◆ WHAT YOU WILL DO ◆
Repeat the records below word for word and omit each image.

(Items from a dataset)
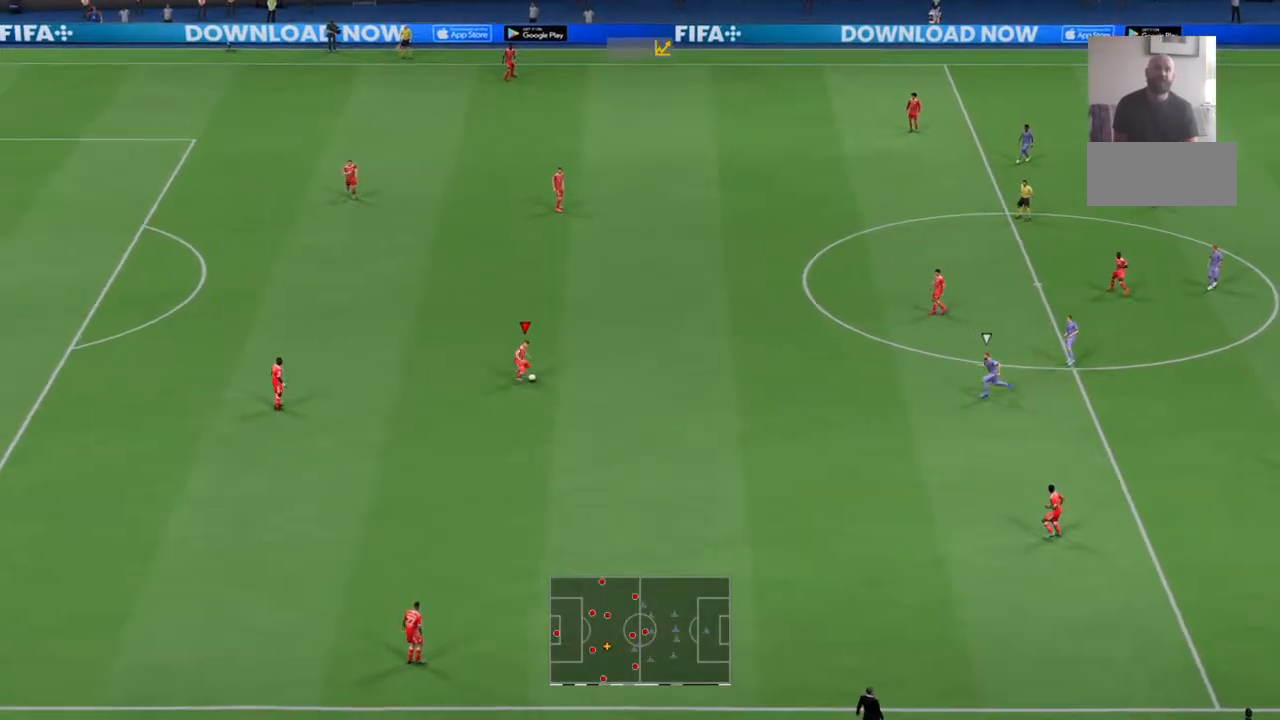
{"buttons": [], "left_stick": "center", "right_stick": "center", "events": [[100, "left_stick", "down"], [300, "left_stick", "center"]]}
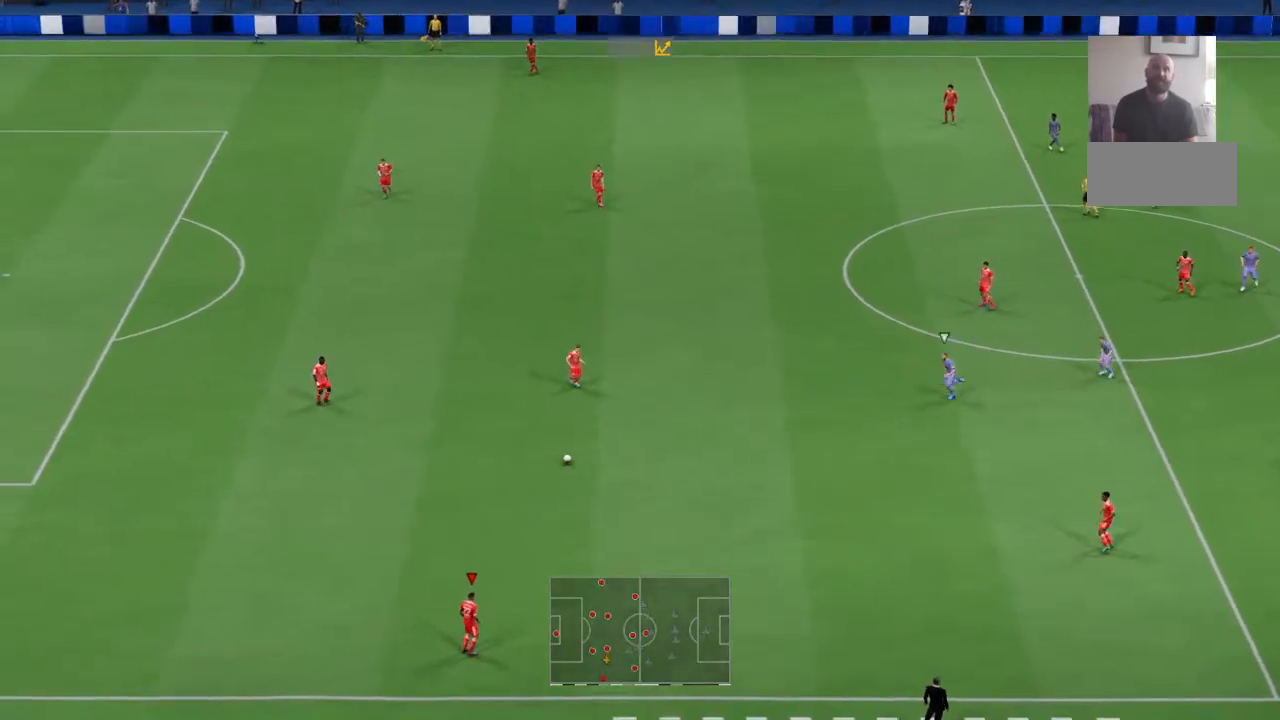
{"buttons": [], "left_stick": "right", "right_stick": "center", "events": [[300, "left_stick", "right"]]}
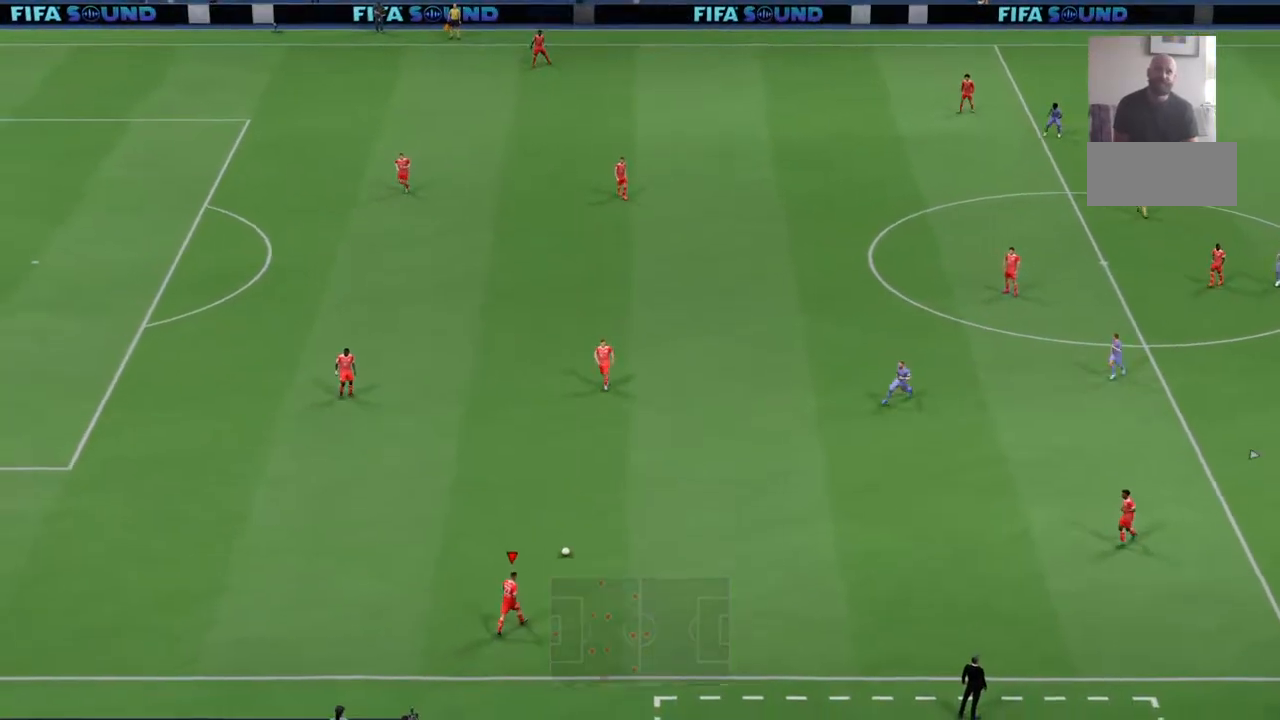
{"buttons": [], "left_stick": "right", "right_stick": "center", "events": []}
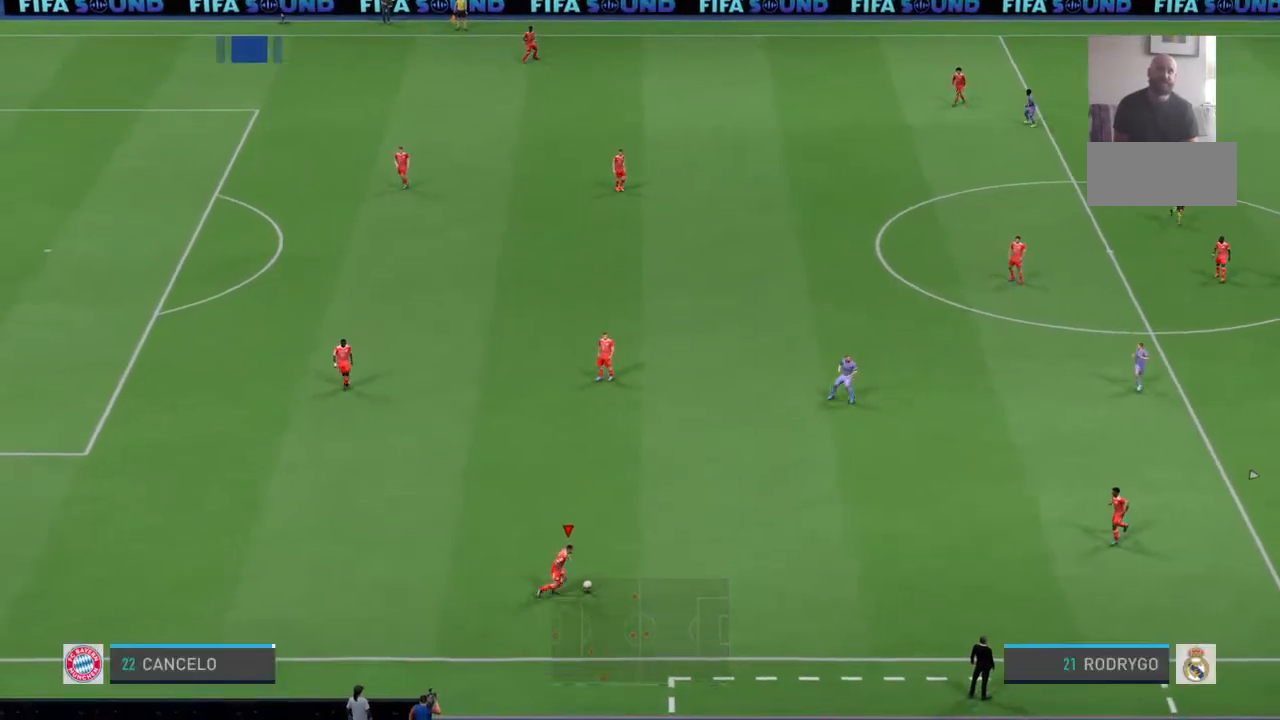
{"buttons": ["CROSS"], "left_stick": "right", "right_stick": "center", "events": [[467, "CROSS", "down"]]}
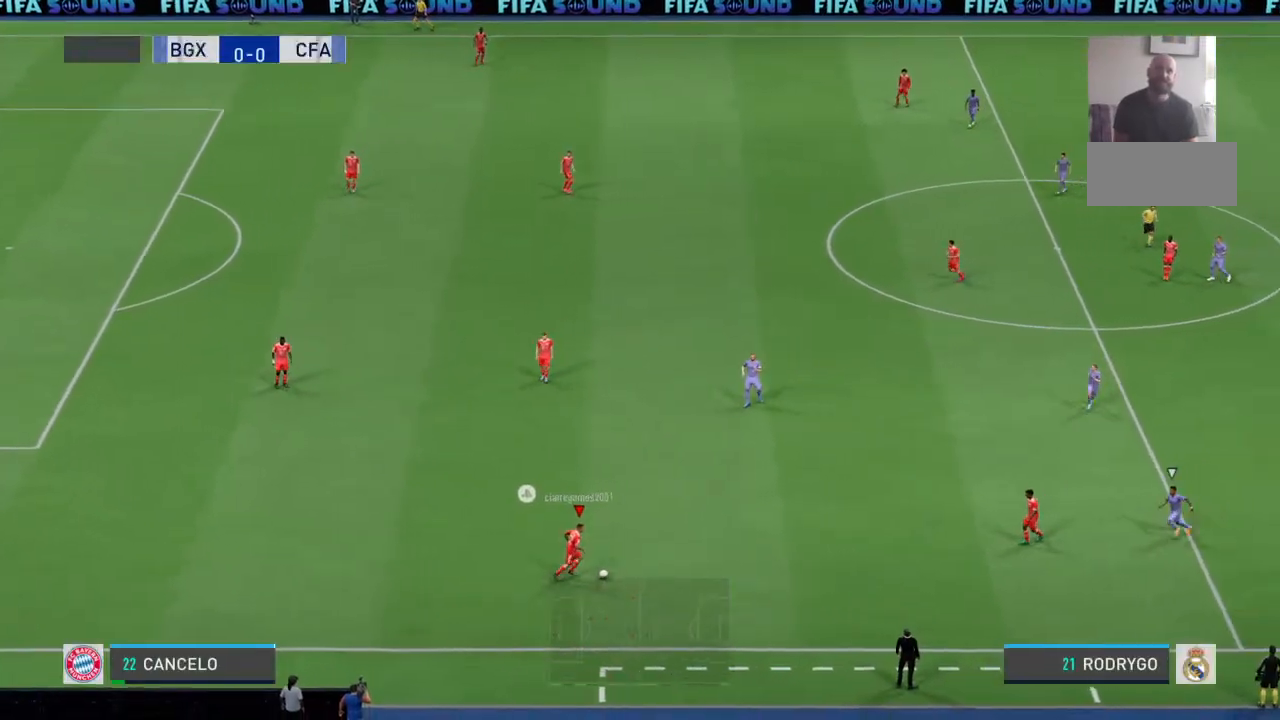
{"buttons": [], "left_stick": "center", "right_stick": "center", "events": [[133, "CROSS", "up"], [300, "left_stick", "up-right"], [400, "left_stick", "center"]]}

◆ RESULT FOR THIS EXERCISE ◆
{"buttons": [], "left_stick": "center", "right_stick": "center", "events": [[100, "left_stick", "down"], [300, "left_stick", "center"]]}
{"buttons": [], "left_stick": "right", "right_stick": "center", "events": [[300, "left_stick", "right"]]}
{"buttons": [], "left_stick": "right", "right_stick": "center", "events": []}
{"buttons": ["CROSS"], "left_stick": "right", "right_stick": "center", "events": [[467, "CROSS", "down"]]}
{"buttons": [], "left_stick": "center", "right_stick": "center", "events": [[133, "CROSS", "up"], [300, "left_stick", "up-right"], [400, "left_stick", "center"]]}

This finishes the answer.